Task:
Starting with the line that contains "(367, 442) = (242, 590): beige" and ending with the final line of the data below, print those lines exactly and nothing else.
Material provided Block Start
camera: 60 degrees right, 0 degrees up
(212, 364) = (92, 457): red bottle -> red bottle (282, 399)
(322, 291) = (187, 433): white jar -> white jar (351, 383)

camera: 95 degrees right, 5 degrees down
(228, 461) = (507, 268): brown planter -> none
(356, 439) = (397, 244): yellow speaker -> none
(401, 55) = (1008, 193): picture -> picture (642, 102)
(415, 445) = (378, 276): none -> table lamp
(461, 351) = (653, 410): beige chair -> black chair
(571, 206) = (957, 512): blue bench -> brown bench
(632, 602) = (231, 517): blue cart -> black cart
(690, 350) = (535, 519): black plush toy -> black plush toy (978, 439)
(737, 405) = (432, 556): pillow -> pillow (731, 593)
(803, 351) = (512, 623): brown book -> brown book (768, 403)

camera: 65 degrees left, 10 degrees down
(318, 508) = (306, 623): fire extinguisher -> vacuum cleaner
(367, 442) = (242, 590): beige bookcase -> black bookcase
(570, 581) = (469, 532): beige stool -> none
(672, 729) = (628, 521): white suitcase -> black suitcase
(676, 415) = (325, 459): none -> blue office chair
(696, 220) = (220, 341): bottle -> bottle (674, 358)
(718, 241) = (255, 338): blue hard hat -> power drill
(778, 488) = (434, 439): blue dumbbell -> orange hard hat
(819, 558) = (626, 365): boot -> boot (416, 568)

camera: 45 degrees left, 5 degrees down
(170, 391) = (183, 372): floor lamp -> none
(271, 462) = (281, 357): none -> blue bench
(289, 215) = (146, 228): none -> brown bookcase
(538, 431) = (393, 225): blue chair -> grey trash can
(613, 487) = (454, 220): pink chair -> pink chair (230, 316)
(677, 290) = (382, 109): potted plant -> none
Material provided Block End
Answer space:
(367, 442) = (242, 590): beige bookcase -> black bookcase
(570, 581) = (469, 532): beige stool -> none
(672, 729) = (628, 521): white suitcase -> black suitcase
(676, 415) = (325, 459): none -> blue office chair
(696, 220) = (220, 341): bottle -> bottle (674, 358)
(718, 241) = (255, 338): blue hard hat -> power drill
(778, 488) = (434, 439): blue dumbbell -> orange hard hat
(819, 558) = (626, 365): boot -> boot (416, 568)

camera: 45 degrees left, 5 degrees down
(170, 391) = (183, 372): floor lamp -> none
(271, 462) = (281, 357): none -> blue bench
(289, 215) = (146, 228): none -> brown bookcase
(538, 431) = (393, 225): blue chair -> grey trash can
(613, 487) = (454, 220): pink chair -> pink chair (230, 316)
(677, 290) = (382, 109): potted plant -> none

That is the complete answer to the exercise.